Substitua "top-left" por "upper-left" nas linhas que vão do início do material até a linha que contém "43: (69, 133)", inclusive, e reproduza essas linhas sem nenhuma outra alteração. Deixe as imagens fora da resposta.

___ MATERIAL DE ORIGEM ___

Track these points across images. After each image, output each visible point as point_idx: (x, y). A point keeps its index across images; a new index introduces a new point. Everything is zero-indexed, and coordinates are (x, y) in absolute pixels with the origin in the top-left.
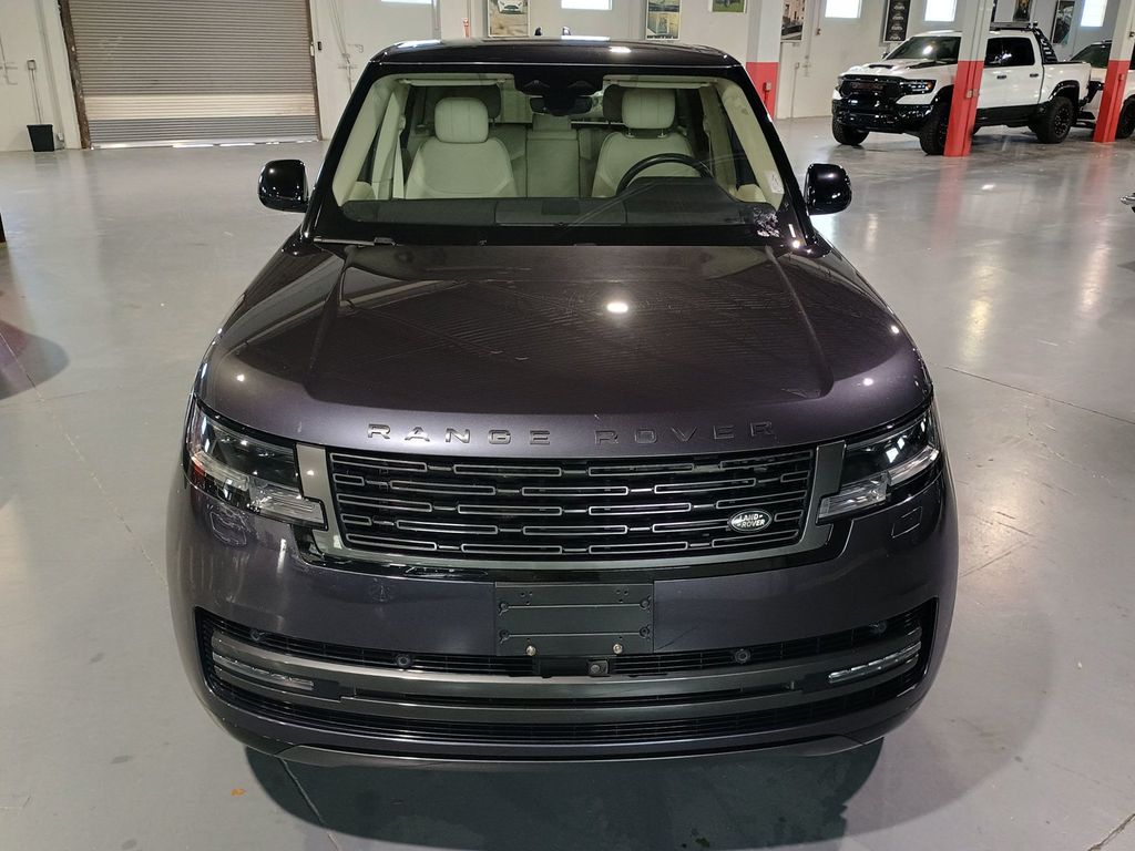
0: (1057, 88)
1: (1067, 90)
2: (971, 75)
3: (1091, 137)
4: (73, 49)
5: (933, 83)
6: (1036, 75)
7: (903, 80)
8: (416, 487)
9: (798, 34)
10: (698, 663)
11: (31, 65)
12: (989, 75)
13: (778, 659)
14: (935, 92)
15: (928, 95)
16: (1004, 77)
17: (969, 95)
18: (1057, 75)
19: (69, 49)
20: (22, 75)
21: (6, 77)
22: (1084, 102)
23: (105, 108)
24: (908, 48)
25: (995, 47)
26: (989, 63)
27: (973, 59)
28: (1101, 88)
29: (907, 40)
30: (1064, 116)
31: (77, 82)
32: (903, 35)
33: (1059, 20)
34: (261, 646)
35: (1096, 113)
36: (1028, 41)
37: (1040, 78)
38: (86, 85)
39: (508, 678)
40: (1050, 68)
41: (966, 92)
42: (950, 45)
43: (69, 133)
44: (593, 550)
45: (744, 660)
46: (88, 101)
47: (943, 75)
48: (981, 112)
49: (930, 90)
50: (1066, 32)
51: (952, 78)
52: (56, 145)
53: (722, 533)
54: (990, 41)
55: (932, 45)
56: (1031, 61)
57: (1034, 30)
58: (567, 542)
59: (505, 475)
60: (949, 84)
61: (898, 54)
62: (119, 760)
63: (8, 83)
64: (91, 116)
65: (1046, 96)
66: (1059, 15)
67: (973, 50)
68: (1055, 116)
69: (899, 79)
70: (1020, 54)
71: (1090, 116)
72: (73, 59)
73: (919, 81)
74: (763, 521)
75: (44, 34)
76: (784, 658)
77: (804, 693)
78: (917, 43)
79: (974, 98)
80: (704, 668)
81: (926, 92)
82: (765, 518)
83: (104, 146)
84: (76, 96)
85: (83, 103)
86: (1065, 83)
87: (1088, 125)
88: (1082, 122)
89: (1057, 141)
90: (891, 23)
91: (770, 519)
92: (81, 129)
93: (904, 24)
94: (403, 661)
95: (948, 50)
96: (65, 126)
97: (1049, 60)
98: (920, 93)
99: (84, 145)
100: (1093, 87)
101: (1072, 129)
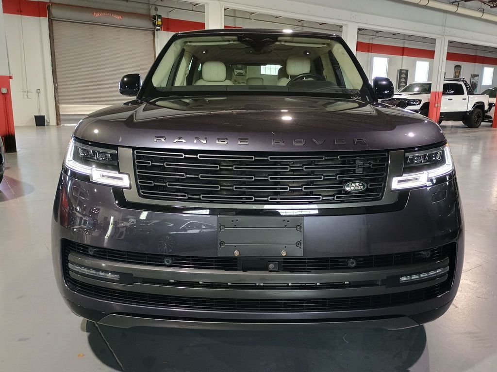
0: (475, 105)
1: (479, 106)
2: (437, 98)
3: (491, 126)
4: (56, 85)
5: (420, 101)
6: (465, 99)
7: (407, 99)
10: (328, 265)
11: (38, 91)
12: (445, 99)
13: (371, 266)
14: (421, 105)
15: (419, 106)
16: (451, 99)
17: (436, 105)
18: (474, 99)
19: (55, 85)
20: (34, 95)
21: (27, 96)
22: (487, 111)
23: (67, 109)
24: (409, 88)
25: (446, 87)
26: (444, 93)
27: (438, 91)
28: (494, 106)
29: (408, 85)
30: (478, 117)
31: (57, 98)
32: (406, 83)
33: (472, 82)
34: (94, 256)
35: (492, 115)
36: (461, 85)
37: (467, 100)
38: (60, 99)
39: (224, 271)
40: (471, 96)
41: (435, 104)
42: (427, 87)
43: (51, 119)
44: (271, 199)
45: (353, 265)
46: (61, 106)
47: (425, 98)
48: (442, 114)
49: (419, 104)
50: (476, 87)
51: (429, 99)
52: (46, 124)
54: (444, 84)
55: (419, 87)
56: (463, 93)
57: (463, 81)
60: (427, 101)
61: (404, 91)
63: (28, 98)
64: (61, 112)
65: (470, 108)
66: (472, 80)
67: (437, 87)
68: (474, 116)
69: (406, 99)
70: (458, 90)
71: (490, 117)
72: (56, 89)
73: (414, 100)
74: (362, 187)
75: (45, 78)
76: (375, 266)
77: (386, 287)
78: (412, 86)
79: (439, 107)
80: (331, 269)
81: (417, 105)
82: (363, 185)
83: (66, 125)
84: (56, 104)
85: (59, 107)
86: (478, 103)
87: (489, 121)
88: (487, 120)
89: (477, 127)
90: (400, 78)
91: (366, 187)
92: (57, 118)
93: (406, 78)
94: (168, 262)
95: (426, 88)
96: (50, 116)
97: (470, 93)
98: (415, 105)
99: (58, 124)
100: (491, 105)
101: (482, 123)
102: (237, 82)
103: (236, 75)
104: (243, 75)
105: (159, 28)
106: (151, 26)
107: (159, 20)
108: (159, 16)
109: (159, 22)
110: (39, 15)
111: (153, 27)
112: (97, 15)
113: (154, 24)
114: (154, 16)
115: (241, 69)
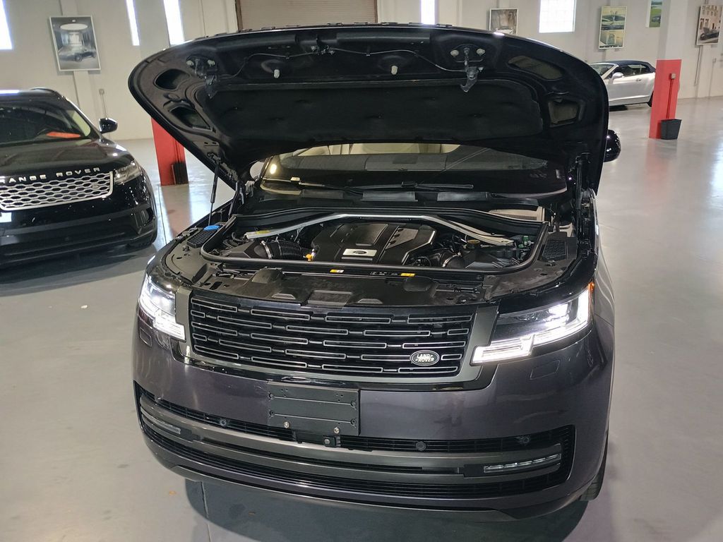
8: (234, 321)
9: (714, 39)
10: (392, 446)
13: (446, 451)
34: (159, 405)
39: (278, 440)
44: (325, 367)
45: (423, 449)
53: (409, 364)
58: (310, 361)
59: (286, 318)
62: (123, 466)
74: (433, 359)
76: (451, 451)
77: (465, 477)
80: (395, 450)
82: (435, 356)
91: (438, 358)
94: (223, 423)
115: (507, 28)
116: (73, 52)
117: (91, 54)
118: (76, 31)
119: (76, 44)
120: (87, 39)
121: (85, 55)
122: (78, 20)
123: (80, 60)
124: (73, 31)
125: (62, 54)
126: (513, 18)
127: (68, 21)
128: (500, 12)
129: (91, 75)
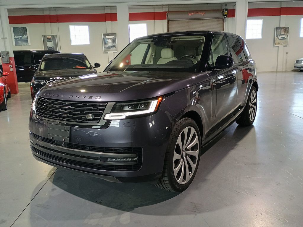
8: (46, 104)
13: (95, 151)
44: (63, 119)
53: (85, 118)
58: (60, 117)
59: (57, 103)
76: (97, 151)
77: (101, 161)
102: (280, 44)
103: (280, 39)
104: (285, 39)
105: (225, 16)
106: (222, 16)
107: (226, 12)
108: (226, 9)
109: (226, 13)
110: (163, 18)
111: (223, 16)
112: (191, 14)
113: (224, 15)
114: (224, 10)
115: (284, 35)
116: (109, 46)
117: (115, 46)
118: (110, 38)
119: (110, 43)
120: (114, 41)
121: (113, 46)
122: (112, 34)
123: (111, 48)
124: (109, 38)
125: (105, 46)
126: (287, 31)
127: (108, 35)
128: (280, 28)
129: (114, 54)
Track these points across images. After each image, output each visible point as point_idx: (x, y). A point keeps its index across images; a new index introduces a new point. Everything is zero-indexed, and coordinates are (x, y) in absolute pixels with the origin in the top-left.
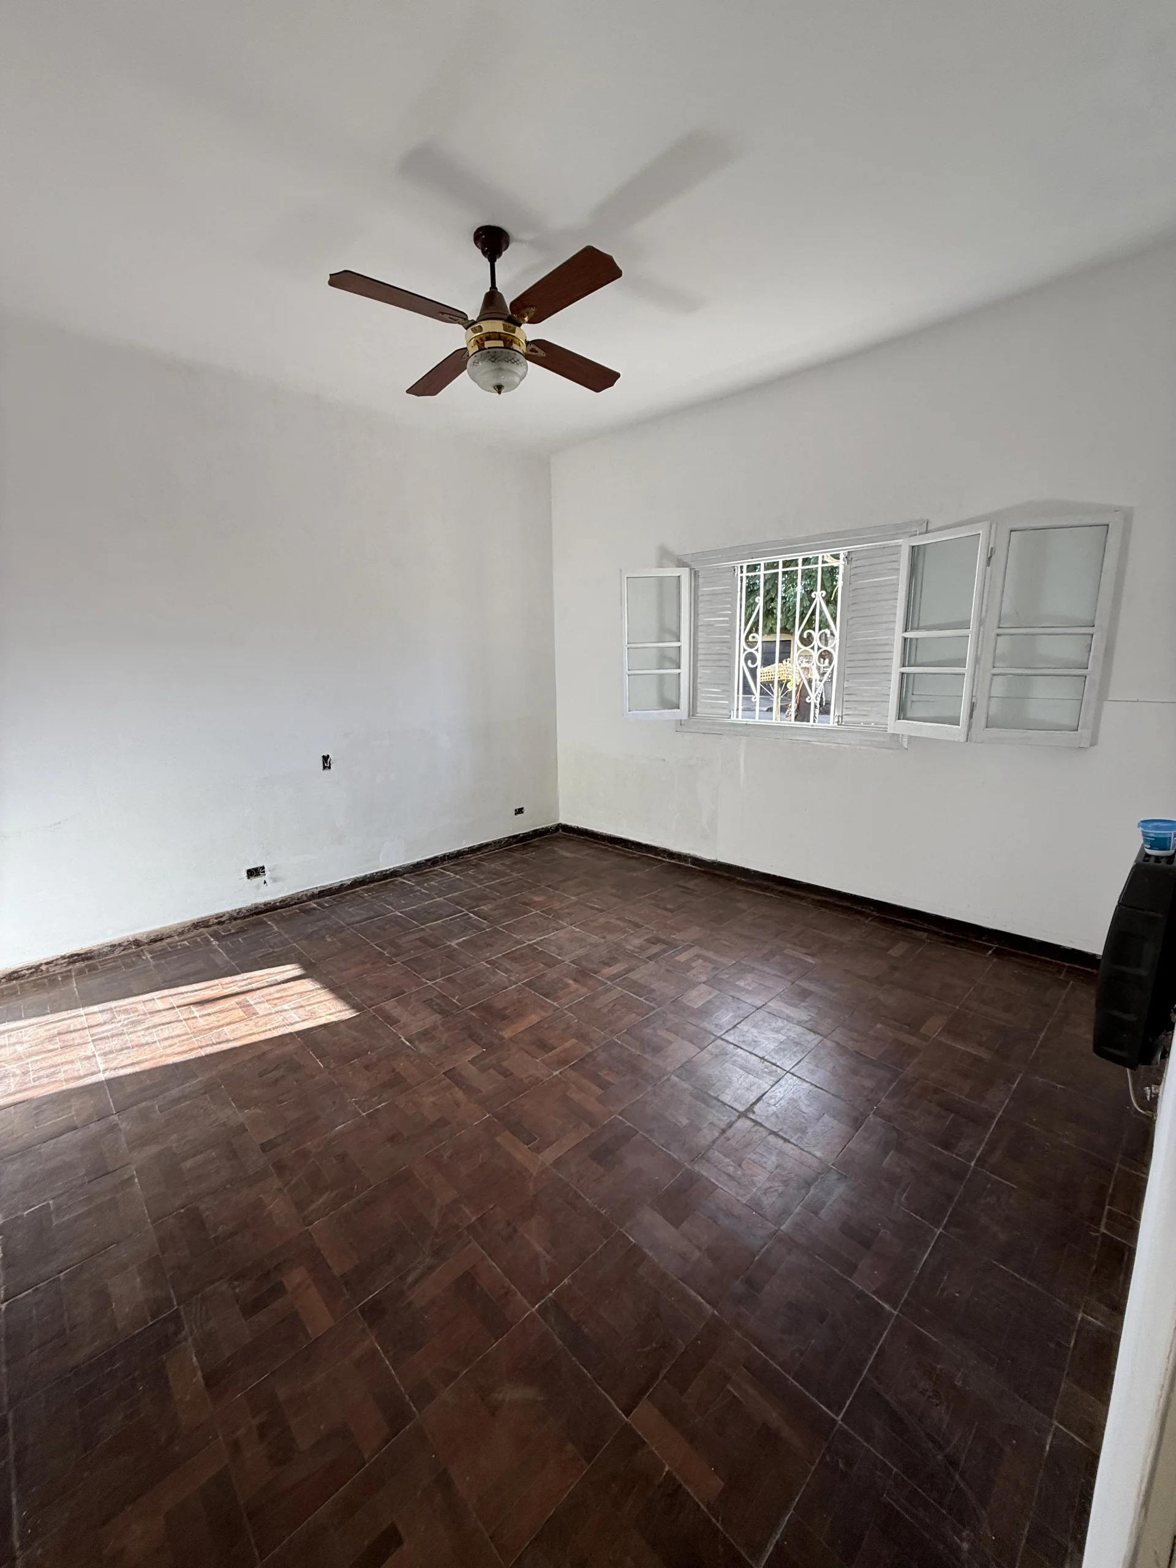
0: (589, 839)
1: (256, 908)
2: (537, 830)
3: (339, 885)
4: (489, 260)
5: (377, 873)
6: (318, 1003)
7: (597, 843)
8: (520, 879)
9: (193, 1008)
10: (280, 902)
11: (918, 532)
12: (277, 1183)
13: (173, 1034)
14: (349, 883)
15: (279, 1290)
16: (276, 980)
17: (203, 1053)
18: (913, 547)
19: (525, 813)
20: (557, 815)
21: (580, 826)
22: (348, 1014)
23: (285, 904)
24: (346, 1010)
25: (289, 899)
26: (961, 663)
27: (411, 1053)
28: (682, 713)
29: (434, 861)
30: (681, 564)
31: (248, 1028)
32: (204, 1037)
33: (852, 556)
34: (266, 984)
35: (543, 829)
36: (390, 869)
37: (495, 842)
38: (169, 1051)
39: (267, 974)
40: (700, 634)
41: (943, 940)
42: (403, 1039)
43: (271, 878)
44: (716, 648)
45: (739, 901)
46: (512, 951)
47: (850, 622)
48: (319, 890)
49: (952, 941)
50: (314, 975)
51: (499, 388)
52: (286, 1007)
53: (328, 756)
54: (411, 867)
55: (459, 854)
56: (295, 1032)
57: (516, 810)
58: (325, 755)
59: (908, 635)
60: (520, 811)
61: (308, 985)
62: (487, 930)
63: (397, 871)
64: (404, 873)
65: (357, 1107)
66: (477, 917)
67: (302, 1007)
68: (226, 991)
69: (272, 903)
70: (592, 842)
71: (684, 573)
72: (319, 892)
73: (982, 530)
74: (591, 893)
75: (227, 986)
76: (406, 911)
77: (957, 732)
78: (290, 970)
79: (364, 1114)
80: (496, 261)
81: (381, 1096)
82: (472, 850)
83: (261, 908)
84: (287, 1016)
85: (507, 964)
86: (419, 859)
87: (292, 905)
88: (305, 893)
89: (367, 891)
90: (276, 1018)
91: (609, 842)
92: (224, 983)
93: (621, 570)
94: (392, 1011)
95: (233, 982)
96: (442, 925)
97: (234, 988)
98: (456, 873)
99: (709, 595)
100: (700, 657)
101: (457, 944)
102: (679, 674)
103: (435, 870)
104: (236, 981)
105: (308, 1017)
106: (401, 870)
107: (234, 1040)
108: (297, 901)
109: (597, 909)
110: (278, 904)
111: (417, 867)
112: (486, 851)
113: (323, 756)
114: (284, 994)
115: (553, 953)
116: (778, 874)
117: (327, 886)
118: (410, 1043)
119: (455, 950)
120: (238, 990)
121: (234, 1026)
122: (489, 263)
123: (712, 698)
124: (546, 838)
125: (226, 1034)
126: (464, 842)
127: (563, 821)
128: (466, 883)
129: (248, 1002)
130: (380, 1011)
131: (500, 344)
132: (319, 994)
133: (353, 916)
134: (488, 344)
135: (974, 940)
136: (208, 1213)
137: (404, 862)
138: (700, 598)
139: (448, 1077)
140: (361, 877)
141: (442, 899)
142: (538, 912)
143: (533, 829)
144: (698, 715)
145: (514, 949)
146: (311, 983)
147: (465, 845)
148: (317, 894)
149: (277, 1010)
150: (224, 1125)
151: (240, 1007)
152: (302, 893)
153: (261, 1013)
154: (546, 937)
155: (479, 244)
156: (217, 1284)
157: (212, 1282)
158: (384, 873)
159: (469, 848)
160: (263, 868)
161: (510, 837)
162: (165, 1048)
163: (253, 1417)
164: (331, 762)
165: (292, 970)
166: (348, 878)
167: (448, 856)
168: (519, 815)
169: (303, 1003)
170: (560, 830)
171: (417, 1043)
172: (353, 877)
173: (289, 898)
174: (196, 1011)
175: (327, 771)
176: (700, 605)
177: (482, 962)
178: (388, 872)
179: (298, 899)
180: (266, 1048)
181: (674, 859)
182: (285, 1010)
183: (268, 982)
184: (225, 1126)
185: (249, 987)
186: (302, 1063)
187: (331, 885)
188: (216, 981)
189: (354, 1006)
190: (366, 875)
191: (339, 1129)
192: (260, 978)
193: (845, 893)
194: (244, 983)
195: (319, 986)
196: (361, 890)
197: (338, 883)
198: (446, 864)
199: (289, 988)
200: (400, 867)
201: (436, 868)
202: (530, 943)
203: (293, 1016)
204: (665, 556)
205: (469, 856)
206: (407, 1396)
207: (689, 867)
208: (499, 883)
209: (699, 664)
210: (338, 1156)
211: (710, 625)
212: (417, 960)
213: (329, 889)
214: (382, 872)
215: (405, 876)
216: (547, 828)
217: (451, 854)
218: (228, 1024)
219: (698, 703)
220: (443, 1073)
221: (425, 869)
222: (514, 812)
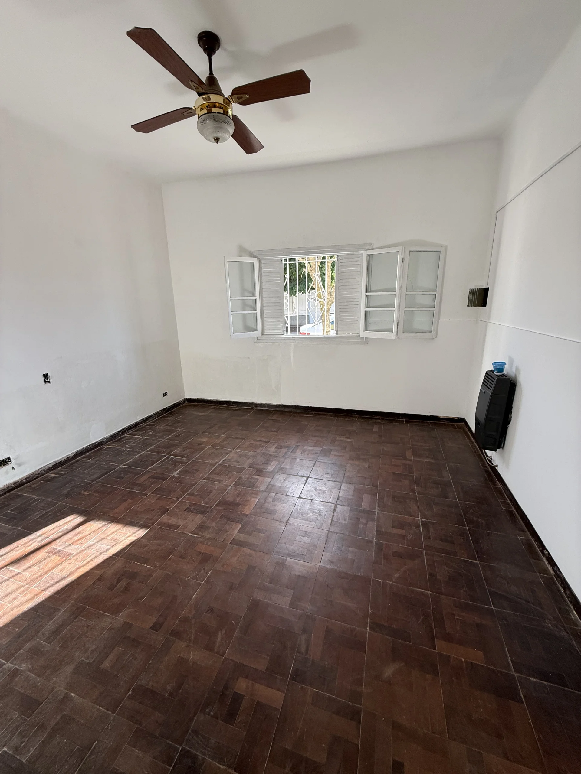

___

**RESPOSTA ESCRITA**
Track these points across images. After each image, output each visible point as point_idx: (x, y). A point keeps its index across images; a new index introduces a new point. Everything is zero-indexed, and coordinates are (x, y) in absolute pixels with the origin in the upper-left.
0: (1057, 88)
1: (1067, 90)
2: (971, 75)
3: (1091, 137)
4: (73, 49)
5: (933, 83)
6: (1036, 75)
7: (903, 80)
8: (416, 487)
9: (798, 34)
10: (698, 663)
11: (31, 65)
12: (989, 75)
13: (778, 659)
14: (935, 92)
15: (928, 95)
16: (1004, 77)
17: (969, 95)
18: (1057, 75)
19: (69, 49)
20: (22, 75)
21: (6, 77)
22: (1084, 102)
23: (105, 108)
24: (908, 48)
25: (995, 47)
26: (989, 63)
27: (973, 59)
28: (1101, 88)
29: (907, 40)
30: (1064, 116)
31: (77, 82)
32: (903, 35)
33: (1059, 20)
34: (261, 646)
35: (1096, 113)
36: (1028, 41)
37: (1040, 78)
38: (86, 85)
39: (508, 678)
40: (1050, 68)
41: (966, 92)
42: (950, 45)
43: (69, 133)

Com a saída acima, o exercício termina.